In: Biology
Question 1: This question may be completed independently or as a group exercise. You have learned that humans have 46 total chromosomes, and chimpanzees have 48 total chromosomes. Use other textbooks in biological anthropology and biology (or reputable online resources) to find the number of chromosomes in other organisms. Give an organism with considerably more chromosomes than humans. Give an organism with considerably fewer chromosomes than humans. Did your findings surprise you? What did your research suggest about the relationship between chromosome number and organism complexity?
Question 2: This question may be completed independently or as a group discussion. What do you think might happen if a person had two X chromosomes and one Y chromosome? Would this person be male or female? What would they look like?
Question 3: Why is it important that meiosis results in daughter cells that have half of the original cell’s chromosomes?
Question 4:How are RNA and DNA similar?
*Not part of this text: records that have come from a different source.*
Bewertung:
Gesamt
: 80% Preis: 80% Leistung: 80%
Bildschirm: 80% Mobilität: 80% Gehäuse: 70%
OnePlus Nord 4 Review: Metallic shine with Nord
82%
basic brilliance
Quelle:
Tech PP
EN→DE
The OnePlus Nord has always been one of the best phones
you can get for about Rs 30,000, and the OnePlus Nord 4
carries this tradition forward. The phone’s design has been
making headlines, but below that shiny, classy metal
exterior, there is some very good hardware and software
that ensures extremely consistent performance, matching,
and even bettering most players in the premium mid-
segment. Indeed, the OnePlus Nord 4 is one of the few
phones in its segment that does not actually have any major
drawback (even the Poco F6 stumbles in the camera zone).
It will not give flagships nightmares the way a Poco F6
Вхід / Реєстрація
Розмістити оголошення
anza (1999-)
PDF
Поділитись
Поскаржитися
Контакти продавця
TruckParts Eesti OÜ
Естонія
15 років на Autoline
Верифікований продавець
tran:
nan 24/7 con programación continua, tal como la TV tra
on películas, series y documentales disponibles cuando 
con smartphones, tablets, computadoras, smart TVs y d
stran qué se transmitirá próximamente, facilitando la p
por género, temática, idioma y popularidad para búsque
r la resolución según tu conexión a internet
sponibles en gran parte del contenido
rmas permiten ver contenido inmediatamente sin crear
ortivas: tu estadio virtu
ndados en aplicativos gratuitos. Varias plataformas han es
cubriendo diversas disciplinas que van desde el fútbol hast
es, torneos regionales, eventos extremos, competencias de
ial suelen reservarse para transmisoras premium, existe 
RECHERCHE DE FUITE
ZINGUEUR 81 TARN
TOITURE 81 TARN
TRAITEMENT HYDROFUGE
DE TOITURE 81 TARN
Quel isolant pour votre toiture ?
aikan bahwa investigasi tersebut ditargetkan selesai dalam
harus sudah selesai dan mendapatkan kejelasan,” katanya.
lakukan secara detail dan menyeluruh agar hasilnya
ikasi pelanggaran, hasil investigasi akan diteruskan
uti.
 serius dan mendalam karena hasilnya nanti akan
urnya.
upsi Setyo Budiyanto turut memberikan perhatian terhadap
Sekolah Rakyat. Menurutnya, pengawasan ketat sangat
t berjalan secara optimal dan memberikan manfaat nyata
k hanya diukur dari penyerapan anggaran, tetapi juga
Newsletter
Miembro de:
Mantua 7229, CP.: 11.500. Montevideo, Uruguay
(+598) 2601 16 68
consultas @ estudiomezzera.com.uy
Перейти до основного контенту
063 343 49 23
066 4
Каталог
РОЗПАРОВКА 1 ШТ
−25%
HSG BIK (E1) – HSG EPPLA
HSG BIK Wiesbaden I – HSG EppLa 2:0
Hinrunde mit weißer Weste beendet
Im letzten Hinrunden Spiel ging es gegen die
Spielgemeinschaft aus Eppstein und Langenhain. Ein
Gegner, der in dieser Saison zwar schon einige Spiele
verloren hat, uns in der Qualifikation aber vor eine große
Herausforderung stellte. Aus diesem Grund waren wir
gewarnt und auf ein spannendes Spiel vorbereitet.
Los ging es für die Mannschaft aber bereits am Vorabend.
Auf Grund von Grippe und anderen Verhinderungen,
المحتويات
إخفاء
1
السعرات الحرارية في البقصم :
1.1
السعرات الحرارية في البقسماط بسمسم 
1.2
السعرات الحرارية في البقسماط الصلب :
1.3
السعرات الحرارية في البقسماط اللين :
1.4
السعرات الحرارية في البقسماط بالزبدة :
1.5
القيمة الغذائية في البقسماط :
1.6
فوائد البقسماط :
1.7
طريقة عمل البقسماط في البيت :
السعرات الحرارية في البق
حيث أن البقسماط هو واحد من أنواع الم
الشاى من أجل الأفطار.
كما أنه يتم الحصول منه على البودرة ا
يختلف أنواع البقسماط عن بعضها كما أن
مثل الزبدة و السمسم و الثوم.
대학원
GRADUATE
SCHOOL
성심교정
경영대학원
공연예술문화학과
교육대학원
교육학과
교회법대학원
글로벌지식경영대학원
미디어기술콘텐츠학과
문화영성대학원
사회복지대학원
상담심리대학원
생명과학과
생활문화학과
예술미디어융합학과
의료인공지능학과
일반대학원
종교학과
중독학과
How are they different?
1. Animal chromosome numbers range from 254 in hermit crabs to 2 in a species of roundworm. Yes, the findings surprised me. The chromosome number is not correlated to the complexity of an organism.in humans, for example, the diploid number is 2n = 46 (that is, 23 pairs), compared with 2n = 78, or 39 pairs, in the dog and 2n = 36 (18) in the common earthworm.
2. Presence of Y chromosomes will make it a male but an incomplete one as this male will have two sets of X chromosomes which means there would be two sets of genes present in X chromosome working. This would be a chromosomal aberration resulting in a non-working male phenotype with having certain female characters.
3. Meiosis occurs prior to the formation of zygote. If the number of the chromosome would have not been reduced to half then every generation would have double the chromosomes of the previous generation and chromosome number would have increased in every generation. This is not possible as chromosome number remains constant in every generation.
4. DNA and RNA have the same monomers i.e nucleotides. One of the most significant similarities between DNA and RNA is that they both have a phosphate backbone to which the bases attach. Both DNA and RNA have four nitrogenous bases each—three of which they share (Cytosine, Adenine, and Guanine) and one that differs between the two (RNA has Uracil while DNA has Thymine) also sugar in DNA is deoxyribose and sugar in RNA is ribose.